OBJECTIVE: To describe the prevalence of urinary incontinence and pelvic organ prolapse (POP) in patients with gynecologic cancer before cancer treatment. METHODS: A screening questionnaire on pelvic floor dysfunction was administered as part of the baseline health questionnaire to 549 consecutive new patients presenting to a gynecologic oncology practice. Patients were asked whether they felt a bulge from their vagina or experienced loss of urine associated with activity or urge to urinate. The prevalence of urinary incontinence, POP, or both was determined for each malignancy and benign conditions. χ2 analyses and logistic regression were used to assess significance of differences. RESULTS: Among the 347 women with a gynecologic malignancy, 49.9% women had uterine, 21.0% ovarian, and 14.4% cervical cancer. More than half of the patients with cancer reported baseline urinary incontinence (UI) and 10.9% felt a bulge from their vagina. Approximately 19% of these women had moderate-to-severe symptoms. The prevalence of baseline UI (P=.86) and POP (P=.08) did not differ by gynecologic cancer nor did they differ compared with women with benign gynecologic conditions (UI P=.89, POP P=.20). Logistic regression demonstrated an association between incontinence symptoms and increased age and body mass index (BMI). CONCLUSIONS: Women with gynecologic cancer show high prevalence of symptomatic POP and UI. Age and BMI are risk factors for UI. Coordinated surgical intervention to address both the malignancy and pelvic floor dysfunction could be considered in select patients to enhance postoperative quality of life and to reduce the economic and quality-of-life costs of multiple surgeries. LEVEL OF EVIDENCE: II.

Feasibility and morbidity of using saline filled tissue expanders to reduce radiation-induced bowel injury in patients with gynecologic malignancies.

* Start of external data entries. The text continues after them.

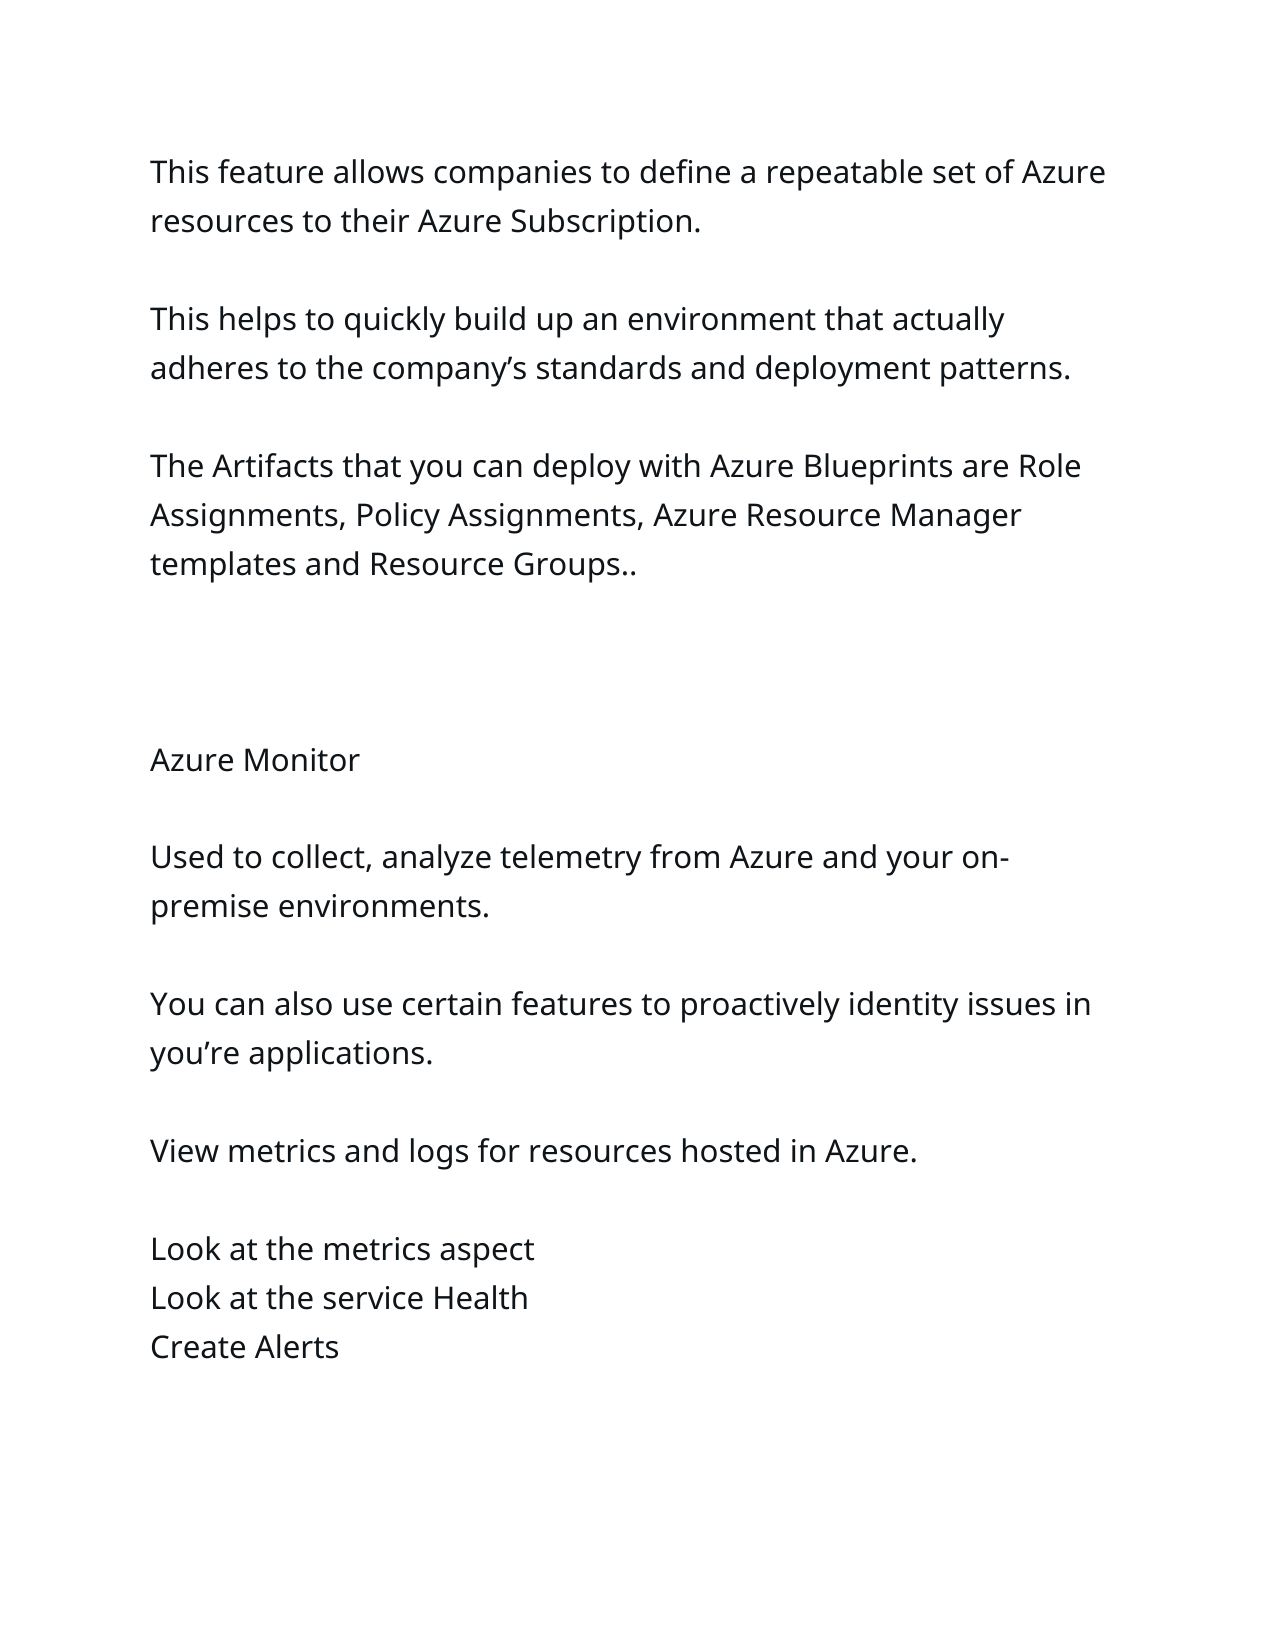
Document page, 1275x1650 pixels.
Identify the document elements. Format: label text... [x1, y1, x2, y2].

text Azure Monitor [150, 737, 1125, 780]
text Look at the metrics aspect [150, 1227, 1125, 1270]
text This helps to quickly build up an environment that actually adheres to the company’s standards and deployment patterns. [150, 297, 1125, 388]
text Look at the service Health [150, 1276, 1125, 1319]
text This feature allows companies to define a repeatable set of Azure resources to their Azure Subscription. [150, 150, 1125, 242]
text Create Alerts [150, 1325, 1125, 1368]
text View metrics and logs for resources hosted in Azure. [150, 1129, 1125, 1172]
text The Artifacts that you can deploy with Azure Blueprints are Role Assignments, Policy Assignments, Azure Resource Manager templates and Resource Groups.. [150, 444, 1125, 584]
text Used to collect, analyze telemetry from Azure and your on-premise environments. [150, 835, 1125, 927]
text You can also use certain features to proactively identity issues in you’re applications. [150, 982, 1125, 1074]
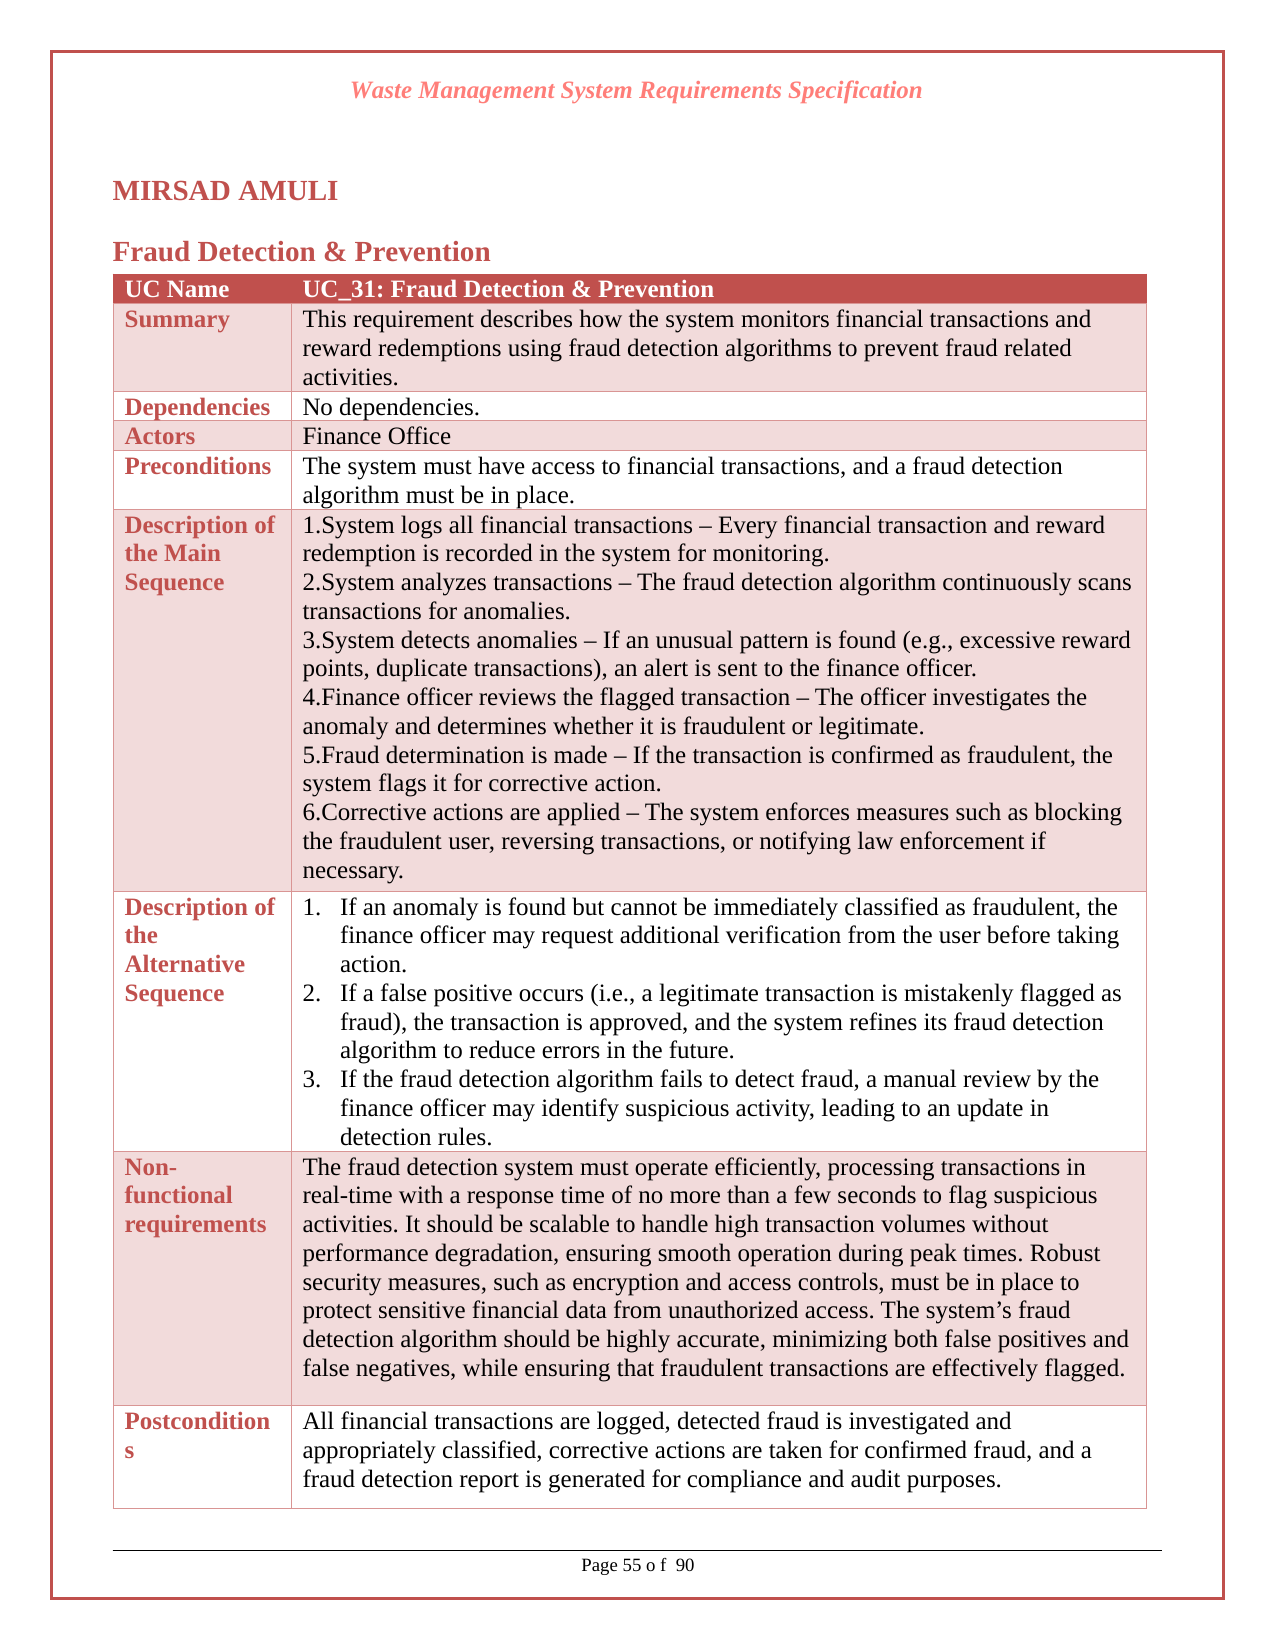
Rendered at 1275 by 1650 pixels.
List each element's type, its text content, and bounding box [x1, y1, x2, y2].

OBJECTIVES: To evaluate the feasibility and morbidity of using saline filled tissue expanders (TE) to displace the small bowel during radiation therapy in patients with gynecologic malignancies. STUDY DESIGN: Ten patients undergoing surgical exploration for a gynecologic malignancy and deemed to be at high risk for the late effects of radiation therapy were consented for the possible placement of a TE. Indication for placement was need for post-operative radiation. Small bowel exclusion was reported in terms of the lowest loop identified on treatment planning film using orally ingested barium. RESULTS: Small bowel loops were excluded from the pelvis to varying degrees in all patients. Lowest identifiable bowel was marked at the L4-L5 interspace in one patient, L5-S1 interspace in three patients, at or near the sacral promontory in three patients, and to the middle of S2 in one patient. In two patients the TE was removed prior to simulation. Early complications included migration of the TE during treatment, development of a vesicovaginal fistula requiring immediate removal of the TE, and enterocutaneous fistula formation in a patient who developed an abscess following treatment completion. Another patient experienced a rectovaginal fistula 18 months after removal of the TE. CONCLUSIONS: TE placement can successfully isolate small bowel from the pelvis. Usage should be individualized to minimize the likelihood of short and long-term complications, particularly in patients at higher risk of morbidity.